Because we keep standing for hours, and because we hardly ever relieve ourselves at work, most of us have uterine problems, urinary infections, back problems and varicose vein issues. Once, the varicose vein of a sales woman burst and she didn’t even know. The customer who saw the trail of blood on the floor fainted and only then the woman realized what had happened to her.”

***

All through the strike, there was steadfast support for it from an enthusiastic section of the social media. A Facebook solidarity committee was formed which planned a march to various showrooms of the Kalyan group. Mainstream media came in for widespread denigration. On March 8, as part of Women’s Day, a solidarity march was held by this Facebook solidarity committee. For the women, this support came as a welcome surprise, motivating them to carry on with the protest. “We never thought people would be interested in our strike, especially after print and television media had snubbed us from the outset”, says Padmini. “It was not just moral support, they supported us financially too. And we are grateful for that.”

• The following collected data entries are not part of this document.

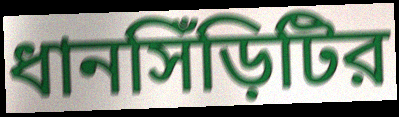
ধানসিঁড়িটির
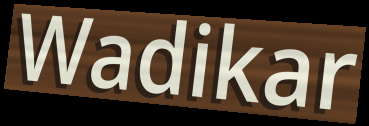
Wadikar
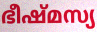
ഭീഷ്മസ്യ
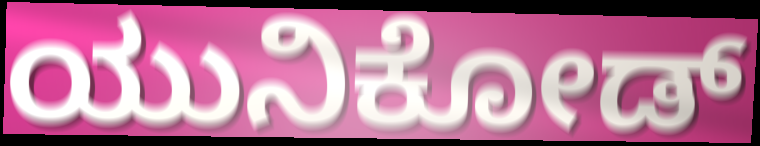
ಯುನಿಕೋಡ್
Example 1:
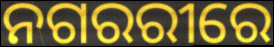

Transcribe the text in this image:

ନଗରରୀରେ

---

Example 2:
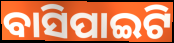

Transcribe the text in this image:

ବାସିପାଇଟି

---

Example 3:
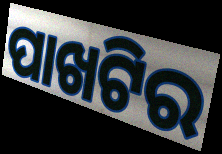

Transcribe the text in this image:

ପାଖଟିର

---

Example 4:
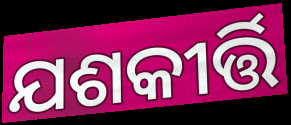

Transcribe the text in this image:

ଯଶକୀର୍ତ୍ତି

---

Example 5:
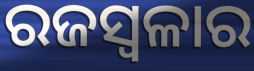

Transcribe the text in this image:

ରଜସ୍ୱଳାର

There were interesting asides too. After she put up a Facebook post thanking her ‘dear Kalyan family’, there was a torrent of raving and ranting against popular actress Manju Warrier, the brand ambassador of Kalyan Jewellers and a blockbuster feminist icon of sorts ever since she split from her superstar husband and made a comeback last year following a fifteen year hiatus from the film industry.

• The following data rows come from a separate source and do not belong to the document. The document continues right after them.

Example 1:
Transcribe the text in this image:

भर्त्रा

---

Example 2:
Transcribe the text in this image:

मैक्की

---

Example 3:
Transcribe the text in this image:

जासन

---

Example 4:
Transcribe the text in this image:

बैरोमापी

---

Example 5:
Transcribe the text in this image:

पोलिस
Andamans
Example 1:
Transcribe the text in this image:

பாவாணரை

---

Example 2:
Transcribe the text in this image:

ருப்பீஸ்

Social media mobilization of protest movements has been a prominent feature of Kerala’s political topography in the last couple of years. Some of the major protests that were mobilized in this fashion include the Nilpu Samaram conducted by Adivasi Gotra Maha Sabha; a chain of Kiss of Love protests against moral policing after a restaurant in Kozhikode was vandalized by Yuva Morcha; the campaign of mailing sanitary napkins to the managing director of ASMA Rubber Products Private Limited Ltd based in Kakkanad, Kochi, following allegations of fifteen employees being subjected to strip search after a sanitary napkin was discovered in the company bathroom; Pampa Menstruation strike which asked women to fill the KSRTC special buses to Pampa, Sabarimala after Naseera, a journalist with TV Now was asked to step down from one such bus by its staff since they felt the presence of women would be interfering with the purity of the pilgrims.

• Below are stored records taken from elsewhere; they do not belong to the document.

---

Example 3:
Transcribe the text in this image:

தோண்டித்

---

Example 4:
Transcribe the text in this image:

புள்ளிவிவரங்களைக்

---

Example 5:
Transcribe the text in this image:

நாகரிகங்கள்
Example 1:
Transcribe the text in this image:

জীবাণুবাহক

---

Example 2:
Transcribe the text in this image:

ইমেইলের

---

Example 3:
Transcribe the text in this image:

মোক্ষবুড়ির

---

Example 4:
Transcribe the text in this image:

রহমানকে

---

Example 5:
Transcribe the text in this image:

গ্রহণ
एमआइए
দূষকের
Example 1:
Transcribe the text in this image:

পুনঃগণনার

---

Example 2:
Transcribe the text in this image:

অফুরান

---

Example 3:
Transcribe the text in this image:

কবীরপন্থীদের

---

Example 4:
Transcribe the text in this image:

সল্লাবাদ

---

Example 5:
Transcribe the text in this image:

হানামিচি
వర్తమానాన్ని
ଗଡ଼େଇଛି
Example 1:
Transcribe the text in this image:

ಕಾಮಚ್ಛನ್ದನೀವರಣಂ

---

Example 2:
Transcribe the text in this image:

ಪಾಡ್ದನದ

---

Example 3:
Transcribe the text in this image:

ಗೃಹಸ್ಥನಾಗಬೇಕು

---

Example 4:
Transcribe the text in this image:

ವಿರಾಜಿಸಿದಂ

Of these protests, all of which are characterized by a marked departure from forms of traditional Marxist practices of dissent like hartals and blockades, only Kiss of Love was covered by mainstream media; in fact it was turned into a festival of sorts. While the role played by social media in campaigning for such protests has been acknowledged as pivotal in the state’s contemporary culture of political dissent, there has also been criticism against it, targeted in particular against its apparent lack of political focus.

***

On April 15, 2015, the 106th day of the strike, the management and the protesters reached an agreement. Of the four demands, the protests had laid out in their charter, two were fully met: cancellation of transfer orders and stopping the practice of making women work after seven in the evening; while one was partially acknowledged: the demand to re-arrange the working hours and make provisions for sales women to sit. The demand to re-arrange the working hours to an eight hour schedule was not even considered.

The social and traditional media have been silent since.

***

Suresh Thomas is an award winning novelist and journalist who lives in Kottayam.